13.2     The Company, its Subsidiaries or Affiliates and the Trustee shall be entitled to withhold Taxes according to the requirements of any applicable laws, rules, and regulations, including by withholding Taxes at source.

 

13.3     The Israeli Participants undertake to indemnify the Company, its Subsidiaries or Affiliates and the Trustee, immediately upon their request, for any Tax for which the Israeli Participant is liable under any applicable law, under the Plan or this Sub-Plan, and which was paid by the Company or the Trustee, or which the Company or the Trustee are required to pay.

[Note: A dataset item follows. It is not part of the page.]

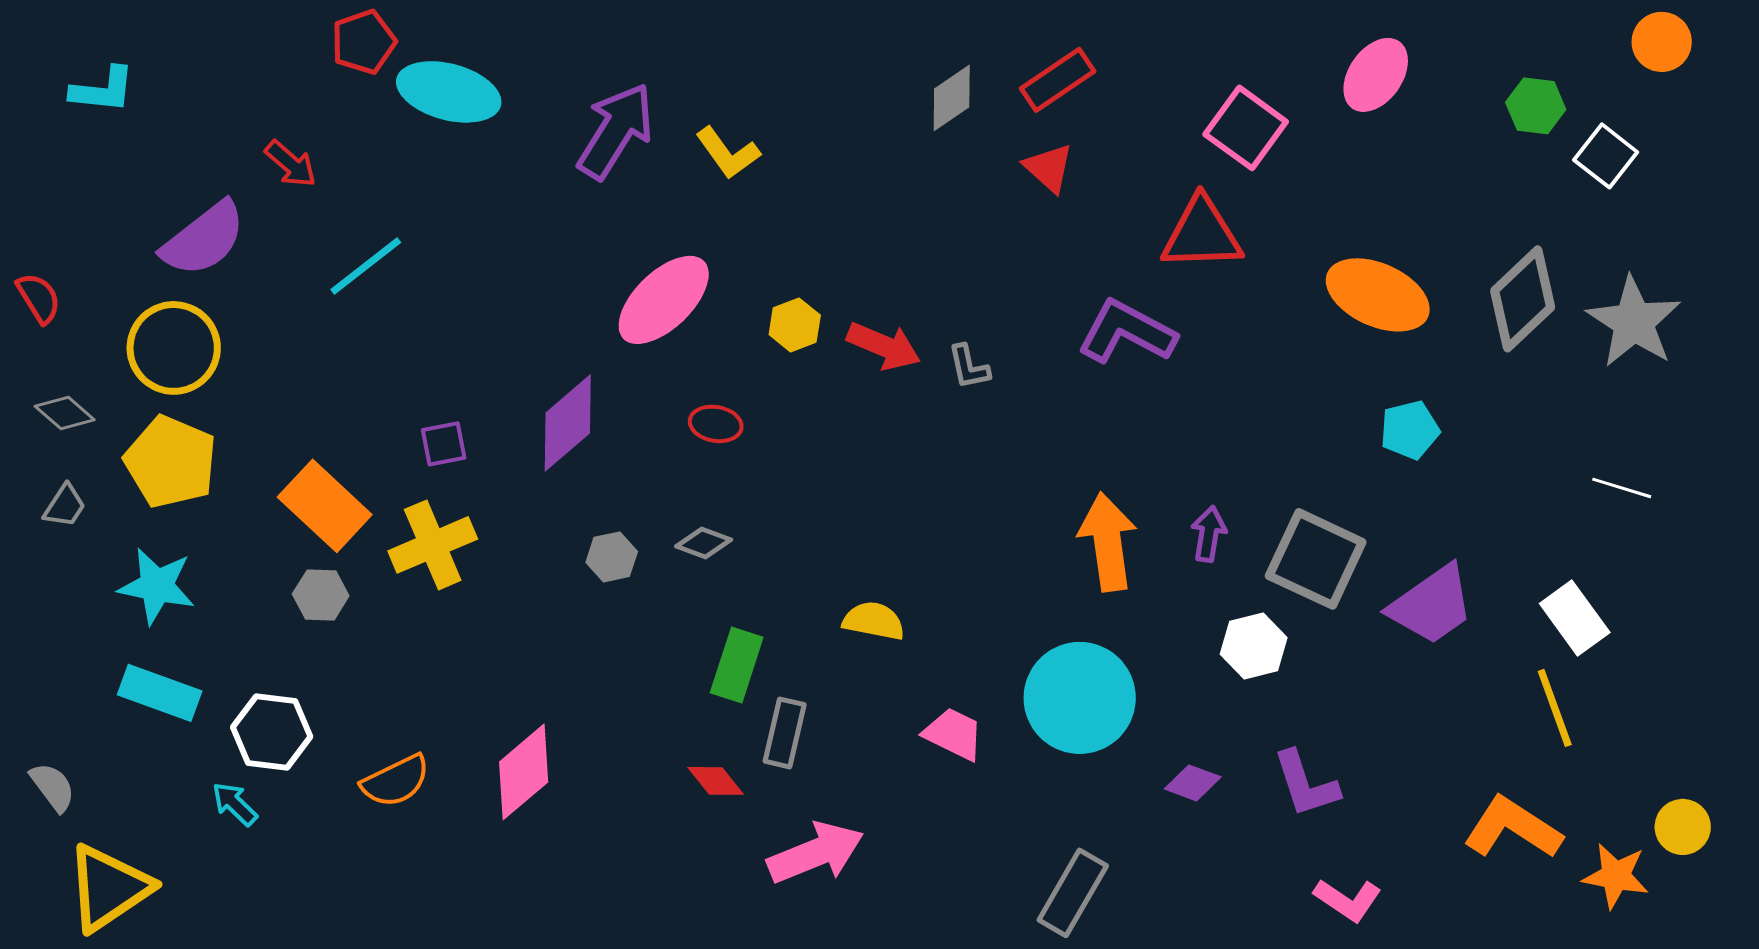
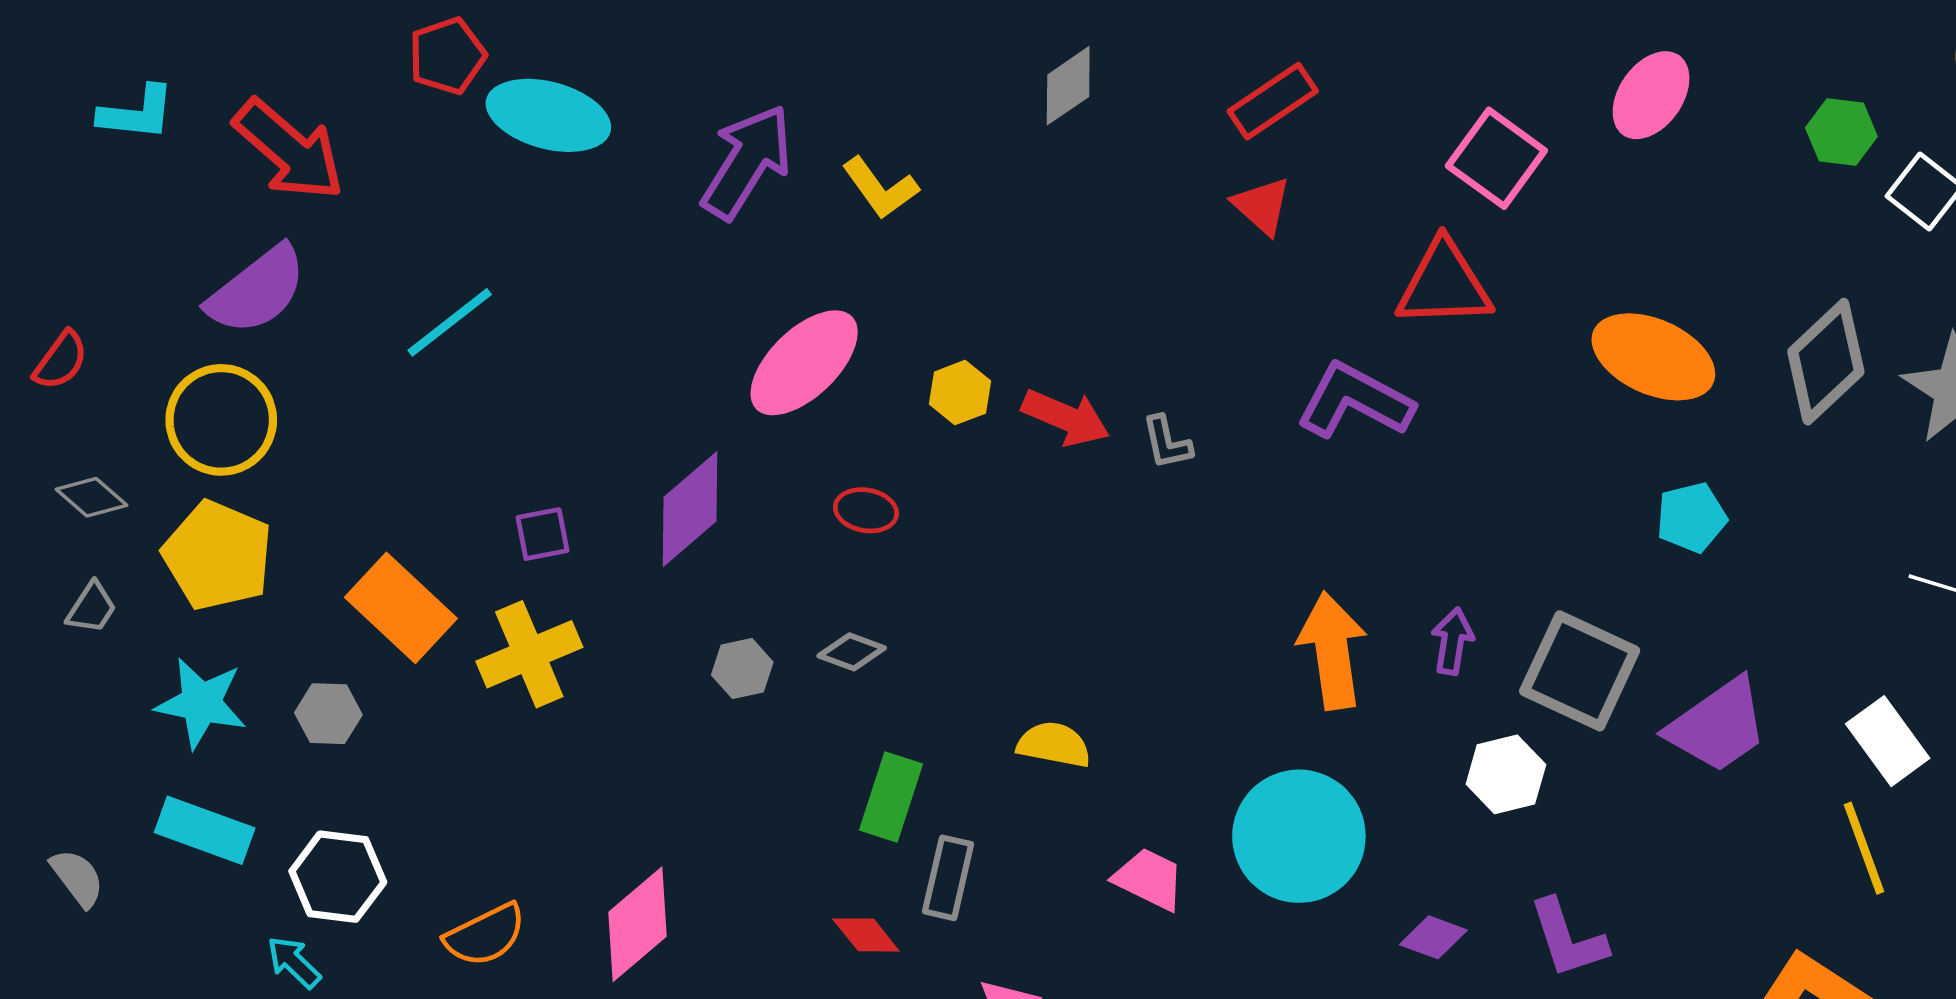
gray diamond: (952, 98) -> (1068, 86), moved
red arrow: (291, 164) -> (289, 150), moved, size x1.8
red semicircle: (39, 298) -> (61, 360), turned 68
gray hexagon: (321, 595) -> (328, 714), moved
gray semicircle: (53, 787) -> (77, 878), moved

The Company may exercise its right to such indemnification by deducting the Tax subject to indemnification from Participant’s salary or remuneration.

 

13.4     The Board or, when applicable, the Trustee shall not be required to release any Awards, Shares, rights resulting therefrom, including bonus shares, or stock certificates, to an Israeli Participant until all required Tax payments and other payments to be borne by such Israeli Participant have been fully made.

 

13.5     Notwithstanding any other provision No Israeli Participant shall have any of the rights of a shareholder with respect to any Shares until Participant pays all payments required to be paid with respect to such Shares.